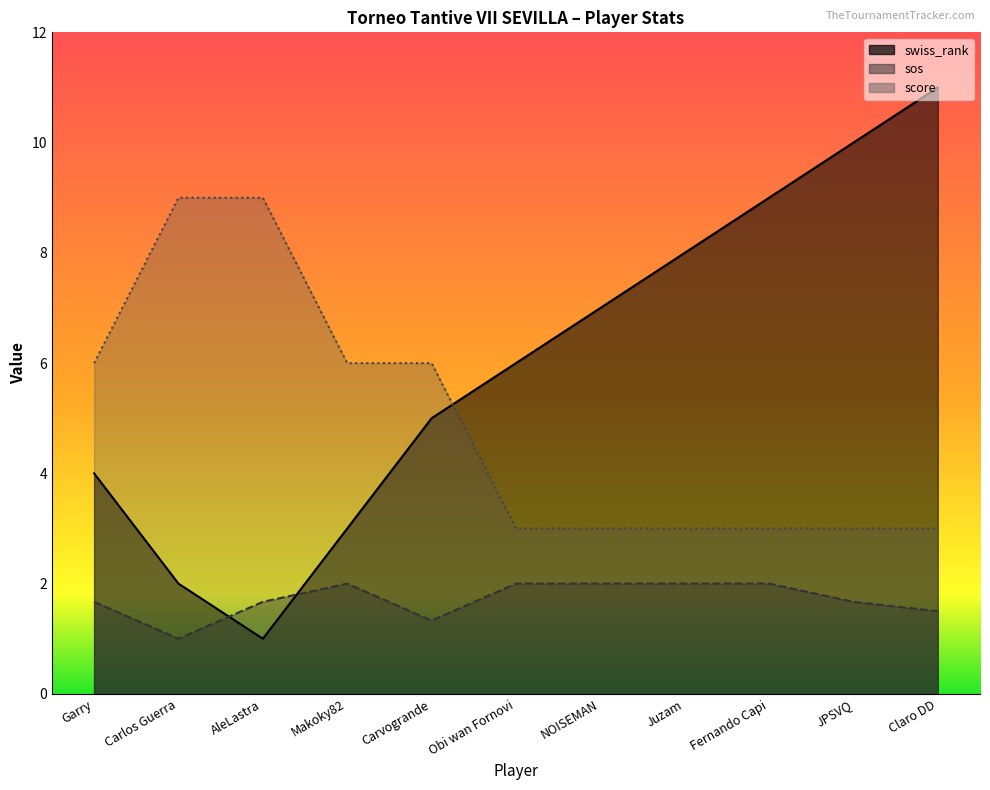

Is it true that sos equals 0.8 at AleLastra?

False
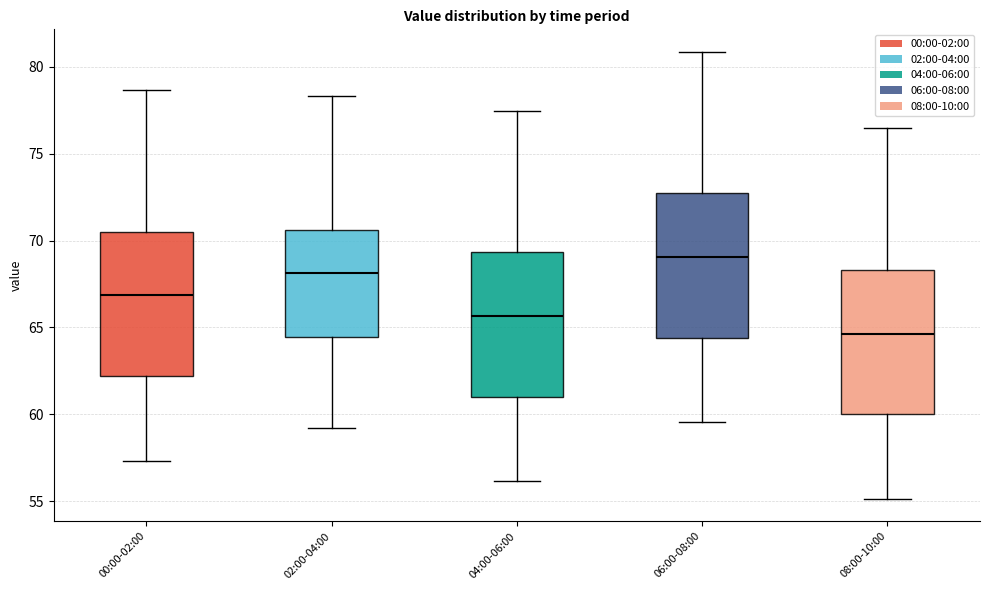

Which box's median line is the highest?

06:00-08:00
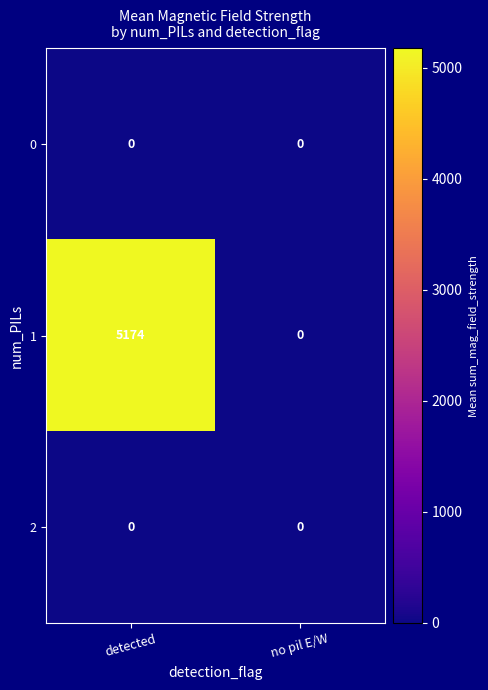

The 2 series shows 0 at detected. True or false?

True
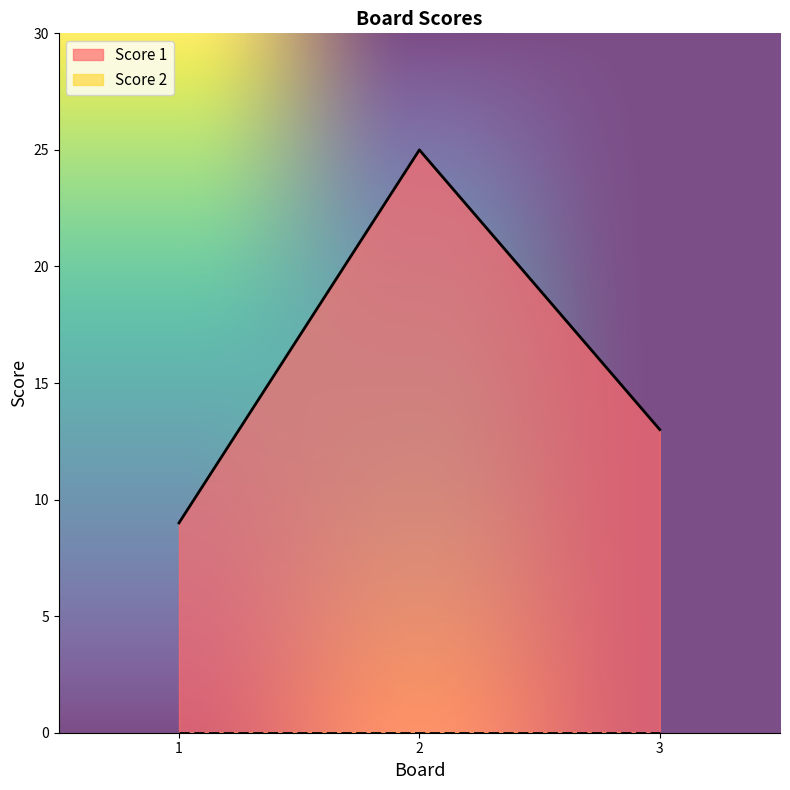

What is the change in value from 2 to 3?

-12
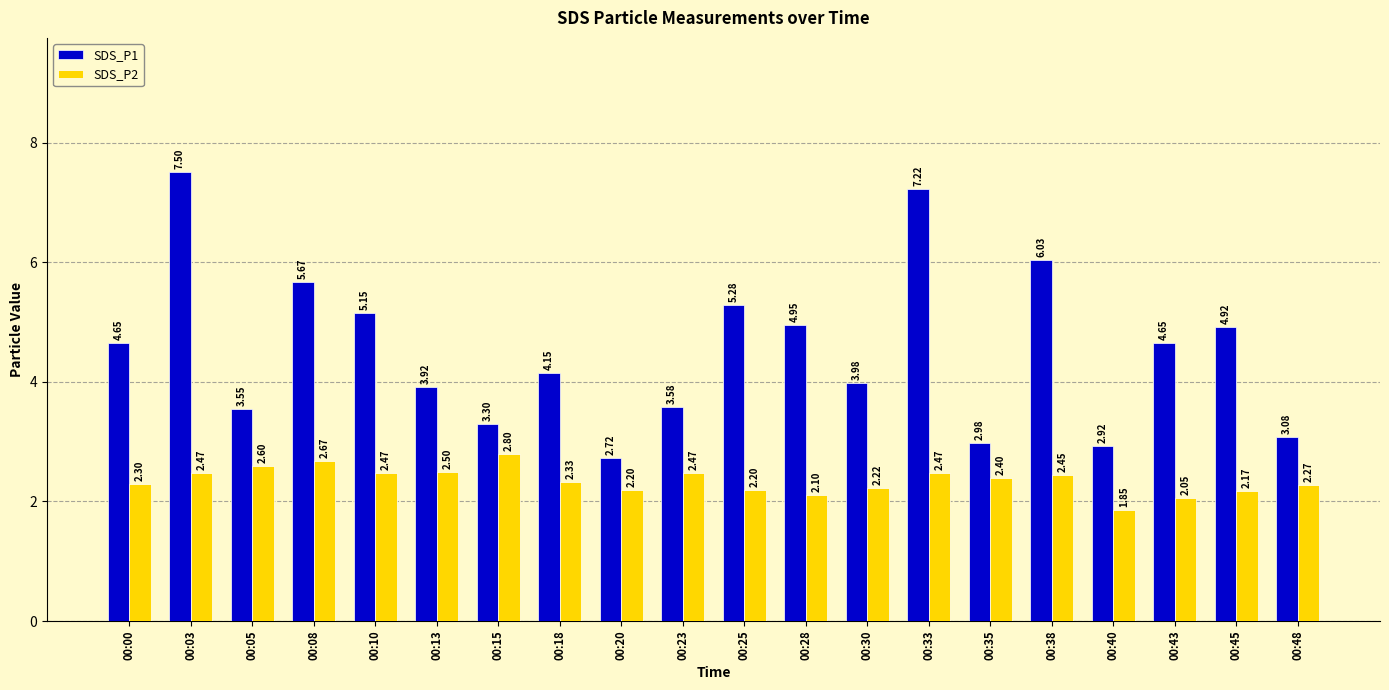

Between 00:28 and 00:48, which series saw the biggest shift?

SDS_P1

> **Assignment**
Can you copy the lines above word for word, leaving out the pictures?

> **Completed task**
Is it true that sos equals 0.8 at AleLastra?

False

Which box's median line is the highest?

06:00-08:00

The 2 series shows 0 at detected. True or false?

True

What is the change in value from 2 to 3?

-12

Between 00:28 and 00:48, which series saw the biggest shift?

SDS_P1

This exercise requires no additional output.